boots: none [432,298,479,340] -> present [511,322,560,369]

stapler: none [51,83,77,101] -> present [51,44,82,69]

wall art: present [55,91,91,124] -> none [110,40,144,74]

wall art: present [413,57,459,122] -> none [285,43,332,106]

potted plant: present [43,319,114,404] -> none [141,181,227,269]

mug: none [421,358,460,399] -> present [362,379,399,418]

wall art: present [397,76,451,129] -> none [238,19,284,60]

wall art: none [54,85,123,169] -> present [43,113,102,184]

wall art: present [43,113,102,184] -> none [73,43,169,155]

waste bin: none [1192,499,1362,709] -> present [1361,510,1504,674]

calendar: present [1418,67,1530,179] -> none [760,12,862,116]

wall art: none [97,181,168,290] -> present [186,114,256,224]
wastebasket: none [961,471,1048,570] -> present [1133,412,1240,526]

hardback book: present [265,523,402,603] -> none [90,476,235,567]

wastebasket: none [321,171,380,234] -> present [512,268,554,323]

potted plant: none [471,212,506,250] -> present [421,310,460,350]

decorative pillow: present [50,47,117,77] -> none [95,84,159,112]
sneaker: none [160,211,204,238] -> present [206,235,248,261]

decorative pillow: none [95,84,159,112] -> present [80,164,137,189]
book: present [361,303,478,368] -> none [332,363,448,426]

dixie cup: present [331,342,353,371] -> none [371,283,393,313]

__________________________________________________

Quote exactly the first line of the entries and every line after it, stopping with the line that contains "mug: none [421,358,460,399]".

__ANSWER TO THE EXERCISE__
boots: none [432,298,479,340] -> present [511,322,560,369]

stapler: none [51,83,77,101] -> present [51,44,82,69]

wall art: present [55,91,91,124] -> none [110,40,144,74]

wall art: present [413,57,459,122] -> none [285,43,332,106]

potted plant: present [43,319,114,404] -> none [141,181,227,269]

mug: none [421,358,460,399] -> present [362,379,399,418]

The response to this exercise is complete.